Request — Update the stretch of the inner join thread from "Posted: Wed Feb 13, 2008 6:19" through "in the output.", putting "first table" wherever "left table" appears.

Reading passage —
+++

Page 1 of 1

Inner Join Issues

Posted: Wed Feb 13, 2008 6:19 am
by abhilashnair
I am performing an inner join of two tables. The left table contains only 216 records while the right table contains 5 million records.
However, I am getting output as 1896 records in the output.
We should ideally get only 216 records because thats what is there in the left table. Why is this happening?

Posted: Wed Feb 13, 2008 7:09 am
by Maveric
Could be because of duplicates in the right link. For a record in the left link, if there are multiple matches in the right link, then the output will be multiple records. Remove duplicates on the right link.

Posted: Wed Feb 13, 2008 8:31 am
by chulett
:? Didn't we just go thru this recently? Nothing about doing an inner join ensures you only get out as many rows as exist on one side of the join. It's all about the keys and data in both tables. It is about multiple matches on the 'right' table in your case.

Posted: Wed Feb 13, 2008 8:58 am
by abhilashnair
Two things I left out to mention:
The right table which has 5 million records has no duplicates for the key combination which I mentioned in the join.
Secondly, I fired the same inner join query in db2 which returned exactly 216 records.
So when we do a inner join on these tables via a SQL query you get 216 rows .

+++

Extracted information —
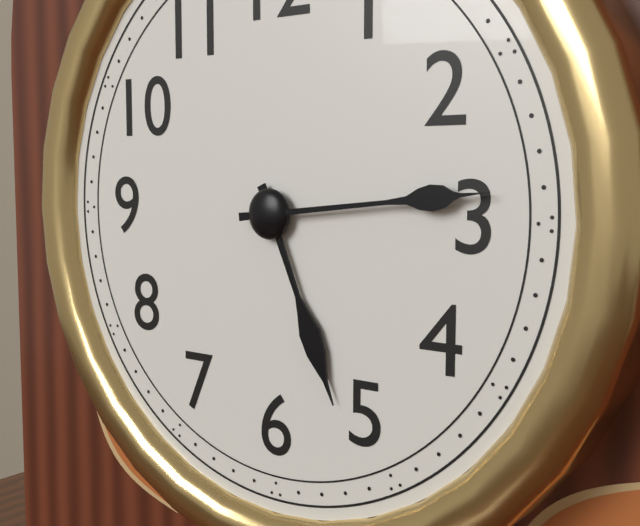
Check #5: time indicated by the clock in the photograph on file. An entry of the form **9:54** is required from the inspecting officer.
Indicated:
**5:14**
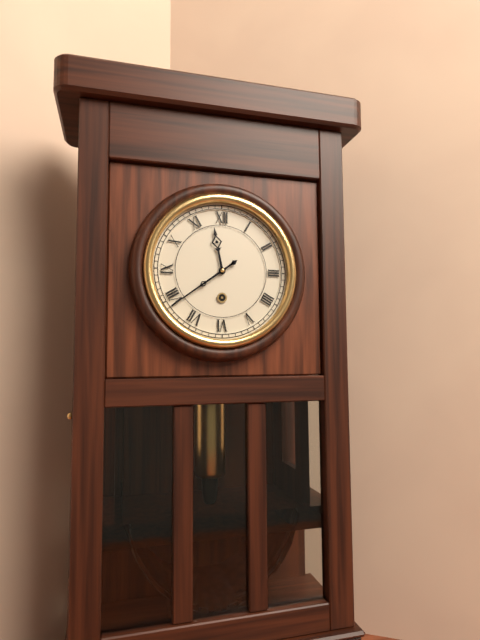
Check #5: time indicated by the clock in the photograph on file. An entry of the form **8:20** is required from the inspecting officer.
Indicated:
**11:39**
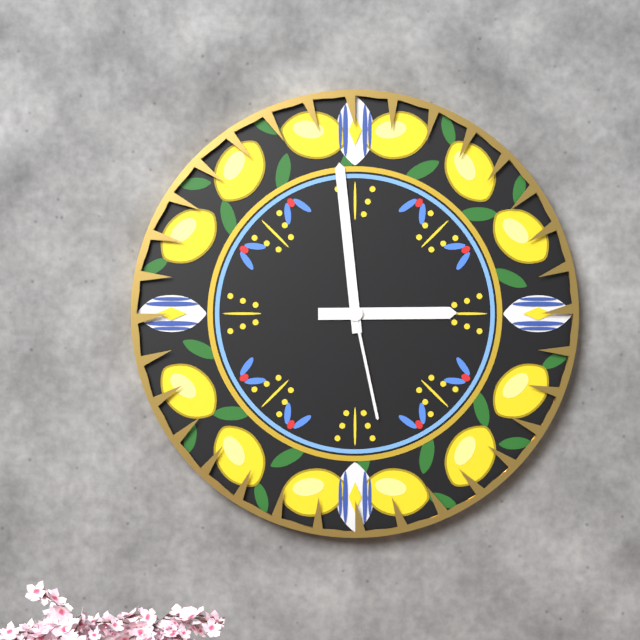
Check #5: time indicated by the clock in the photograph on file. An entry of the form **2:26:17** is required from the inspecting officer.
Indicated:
**2:59:28**
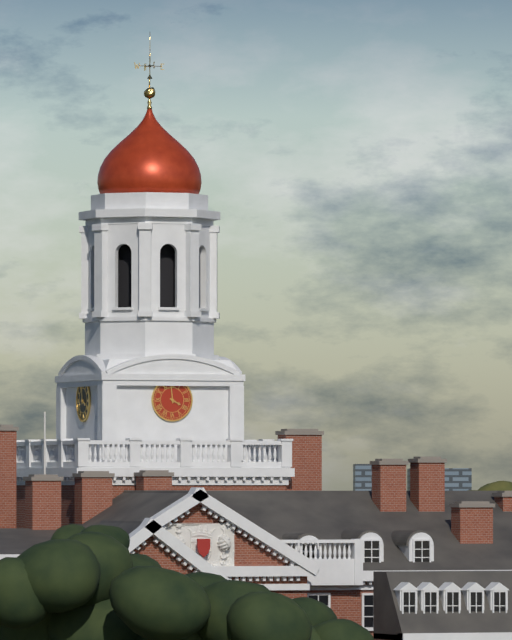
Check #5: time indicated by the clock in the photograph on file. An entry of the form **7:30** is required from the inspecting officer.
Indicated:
**3:59**
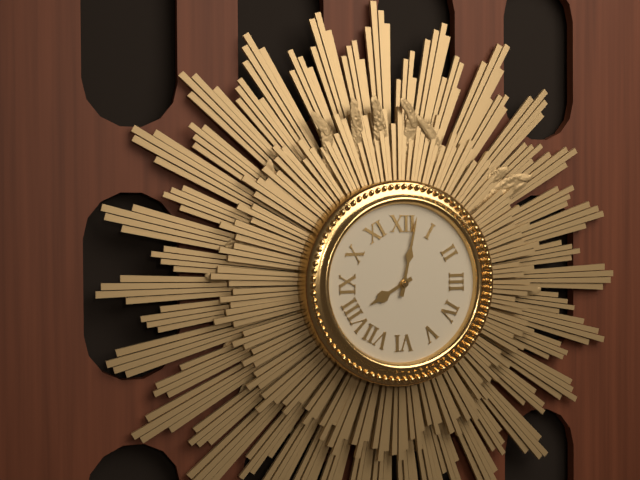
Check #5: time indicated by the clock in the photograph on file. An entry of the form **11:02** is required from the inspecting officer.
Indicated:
**8:02**
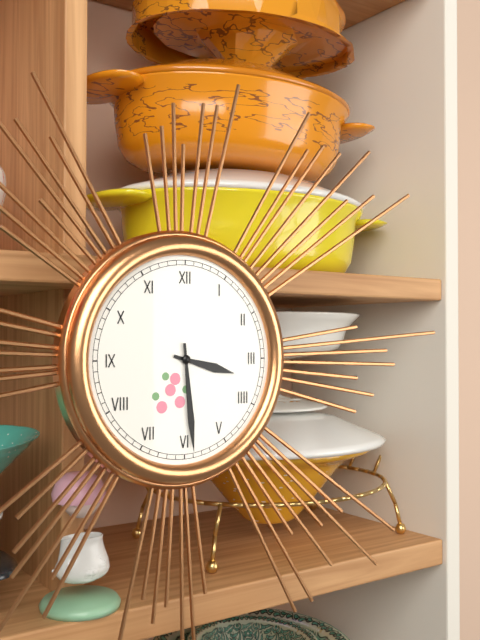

+++

Task result —
Posted: Wed Feb 13, 2008 6:19 am
by abhilashnair
I am performing an inner join of two tables. The first table contains only 216 records while the right table contains 5 million records.
However, I am getting output as 1896 records in the output.